When Medy tells her family about the hardships she endured in the United States, her family finally understands her. Medy also receives a phone call from Atty. Gurfinkel stating that she won the case against the abusive couple who are going to jail for their crimes. Even Cherry, who loved Medy so much, also testified against her own parents for what they did to Medy. She also gains back wages and additional money from emotional distress. This piece of good news lifts Medy's spirit, and she starts to rebuild her life with her mother and her children. After a joyous Christmas celebration, King decides to go abroad just like his mom, hoping for a better future. The whole family wishes him the best of luck.

==Cast and characters==
- Pokwang as Remedios "Medy" Santos
- Xyriel Manabat as Queenie Santos
- Rayver Cruz as King Santos
- Nonie Buencamino as Gerry Santos
- Beth Tamayo as Helen
- Ana Capri as Celia
- Jaime Fabregas as Edgar
- Aaron Junatas as Young King
- K Brosas as Neneng
- Daria Ramirez as Choleng
- Caitlin Cummings as Cherry
- Justine Dee as Juan

==Release==

===Distribution===
The film was released on November 11, 2011 in 22 select cities in the United States, such as San Francisco, CA, Chicago, IL, Jacksonville, FL, Aiea, HI, Las Vegas, NV, San Diego, CA, Seattle, WA, Norfolk, VA, Houston, TX, Sacramento, CA and Bergenfield, NJ. It was also shown in Canada, United Kingdom, Spain and Italy.

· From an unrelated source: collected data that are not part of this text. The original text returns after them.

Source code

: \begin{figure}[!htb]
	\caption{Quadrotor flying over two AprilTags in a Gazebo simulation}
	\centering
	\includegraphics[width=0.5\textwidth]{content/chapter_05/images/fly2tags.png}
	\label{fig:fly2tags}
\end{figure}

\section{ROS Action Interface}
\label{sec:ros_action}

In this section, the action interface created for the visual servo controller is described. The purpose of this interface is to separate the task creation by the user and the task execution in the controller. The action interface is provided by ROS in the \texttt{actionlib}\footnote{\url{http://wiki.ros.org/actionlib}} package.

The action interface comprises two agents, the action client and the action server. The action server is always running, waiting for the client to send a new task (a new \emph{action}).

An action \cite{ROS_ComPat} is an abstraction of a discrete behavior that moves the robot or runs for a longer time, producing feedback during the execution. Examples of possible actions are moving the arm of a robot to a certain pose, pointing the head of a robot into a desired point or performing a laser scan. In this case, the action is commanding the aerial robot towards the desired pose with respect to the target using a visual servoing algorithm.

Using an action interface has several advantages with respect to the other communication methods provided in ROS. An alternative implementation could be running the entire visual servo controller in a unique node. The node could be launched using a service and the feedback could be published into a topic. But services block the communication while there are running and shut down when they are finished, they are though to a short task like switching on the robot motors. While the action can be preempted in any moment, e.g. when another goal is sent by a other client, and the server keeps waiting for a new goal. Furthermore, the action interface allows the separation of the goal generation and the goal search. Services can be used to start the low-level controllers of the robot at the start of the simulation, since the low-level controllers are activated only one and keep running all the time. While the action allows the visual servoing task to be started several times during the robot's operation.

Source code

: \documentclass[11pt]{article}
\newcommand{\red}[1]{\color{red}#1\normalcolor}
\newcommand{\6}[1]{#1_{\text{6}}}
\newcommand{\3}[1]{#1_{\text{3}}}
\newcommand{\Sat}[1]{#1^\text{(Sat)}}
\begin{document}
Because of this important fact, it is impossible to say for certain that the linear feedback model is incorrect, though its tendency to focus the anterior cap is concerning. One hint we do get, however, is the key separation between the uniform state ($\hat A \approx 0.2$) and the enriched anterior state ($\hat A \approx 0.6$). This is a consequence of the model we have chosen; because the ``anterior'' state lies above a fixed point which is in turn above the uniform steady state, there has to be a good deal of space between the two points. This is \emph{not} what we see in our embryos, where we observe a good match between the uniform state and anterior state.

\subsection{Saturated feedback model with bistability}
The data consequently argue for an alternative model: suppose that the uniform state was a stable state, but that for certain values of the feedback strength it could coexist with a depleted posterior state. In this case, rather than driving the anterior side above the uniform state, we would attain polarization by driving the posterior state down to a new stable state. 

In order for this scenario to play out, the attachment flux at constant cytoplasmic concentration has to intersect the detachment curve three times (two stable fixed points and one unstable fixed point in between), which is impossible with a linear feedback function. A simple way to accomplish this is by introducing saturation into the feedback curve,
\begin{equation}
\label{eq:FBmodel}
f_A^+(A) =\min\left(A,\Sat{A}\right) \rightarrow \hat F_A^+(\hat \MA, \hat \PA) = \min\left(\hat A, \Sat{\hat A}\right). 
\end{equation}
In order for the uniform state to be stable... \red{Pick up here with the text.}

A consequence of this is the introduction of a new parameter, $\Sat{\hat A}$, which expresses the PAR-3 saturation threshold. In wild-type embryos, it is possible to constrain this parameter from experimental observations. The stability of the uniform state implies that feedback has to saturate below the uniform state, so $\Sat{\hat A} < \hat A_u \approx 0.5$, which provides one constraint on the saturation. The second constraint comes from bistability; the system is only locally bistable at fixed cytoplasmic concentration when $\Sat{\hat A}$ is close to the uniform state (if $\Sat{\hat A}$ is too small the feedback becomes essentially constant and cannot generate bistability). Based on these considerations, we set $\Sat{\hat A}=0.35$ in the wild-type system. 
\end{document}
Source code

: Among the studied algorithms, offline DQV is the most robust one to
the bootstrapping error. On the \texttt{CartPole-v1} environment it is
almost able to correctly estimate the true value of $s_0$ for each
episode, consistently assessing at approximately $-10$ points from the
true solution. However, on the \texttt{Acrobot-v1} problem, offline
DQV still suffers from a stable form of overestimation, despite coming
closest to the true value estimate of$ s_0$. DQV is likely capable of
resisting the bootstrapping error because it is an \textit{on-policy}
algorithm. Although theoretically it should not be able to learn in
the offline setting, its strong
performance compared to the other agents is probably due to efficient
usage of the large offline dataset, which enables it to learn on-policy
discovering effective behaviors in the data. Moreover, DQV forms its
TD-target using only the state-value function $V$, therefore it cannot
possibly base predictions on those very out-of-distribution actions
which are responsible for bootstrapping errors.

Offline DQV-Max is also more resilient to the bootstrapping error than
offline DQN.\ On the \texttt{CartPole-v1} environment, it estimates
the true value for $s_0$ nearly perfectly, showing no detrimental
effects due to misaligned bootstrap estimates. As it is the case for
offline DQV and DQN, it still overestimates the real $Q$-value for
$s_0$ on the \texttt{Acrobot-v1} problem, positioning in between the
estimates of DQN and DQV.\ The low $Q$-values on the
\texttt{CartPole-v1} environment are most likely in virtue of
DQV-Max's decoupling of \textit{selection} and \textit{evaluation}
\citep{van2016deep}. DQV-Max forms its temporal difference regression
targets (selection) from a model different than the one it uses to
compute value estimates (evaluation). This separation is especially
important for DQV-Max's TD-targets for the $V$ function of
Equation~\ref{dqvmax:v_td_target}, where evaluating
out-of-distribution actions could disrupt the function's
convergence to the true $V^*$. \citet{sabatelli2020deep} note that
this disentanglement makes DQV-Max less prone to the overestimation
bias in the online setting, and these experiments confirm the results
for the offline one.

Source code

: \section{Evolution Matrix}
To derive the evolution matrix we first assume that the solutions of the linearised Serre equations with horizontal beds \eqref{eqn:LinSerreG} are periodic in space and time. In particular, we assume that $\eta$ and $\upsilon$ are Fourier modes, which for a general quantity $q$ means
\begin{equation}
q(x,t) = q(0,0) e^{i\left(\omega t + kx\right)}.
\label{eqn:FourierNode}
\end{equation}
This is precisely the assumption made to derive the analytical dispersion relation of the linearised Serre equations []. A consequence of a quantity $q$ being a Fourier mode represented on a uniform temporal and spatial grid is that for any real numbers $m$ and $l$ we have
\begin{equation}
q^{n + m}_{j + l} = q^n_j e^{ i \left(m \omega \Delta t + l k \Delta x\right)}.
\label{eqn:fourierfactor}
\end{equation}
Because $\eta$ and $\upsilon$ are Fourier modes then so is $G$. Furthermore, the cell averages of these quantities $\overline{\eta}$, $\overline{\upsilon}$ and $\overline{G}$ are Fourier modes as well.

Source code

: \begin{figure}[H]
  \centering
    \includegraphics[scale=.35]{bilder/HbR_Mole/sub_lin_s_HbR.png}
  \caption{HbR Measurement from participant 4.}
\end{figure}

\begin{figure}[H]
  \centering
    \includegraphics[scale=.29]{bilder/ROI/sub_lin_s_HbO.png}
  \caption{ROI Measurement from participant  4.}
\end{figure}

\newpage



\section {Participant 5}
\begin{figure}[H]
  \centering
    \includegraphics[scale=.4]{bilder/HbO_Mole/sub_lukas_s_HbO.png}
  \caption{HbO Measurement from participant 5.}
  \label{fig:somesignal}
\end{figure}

An exclusive red carpet premiere night was also held in the Philippines on January 8, 2012 in TriNoma Mall, Quezon City. Star Cinema then released A Mother's Story nationwide on January 12, 2012.

===Box office===
A Mother's Story grossed P24,815,780 in the Philippines after two weeks of release, according to figures from Box Office Mojo.

===Critical reception===
The film was graded "A" by the Cinema Evaluation Board of the Philippines.

It received mixed to positive reviews from local film critics. Abby Mendoza of Philippine Entertainment Portal praised Pokwang's "heartfelt" performance.

On the other hand, Philbert Dy of Clickthecity.com liked the film's first half, but disliked the second half.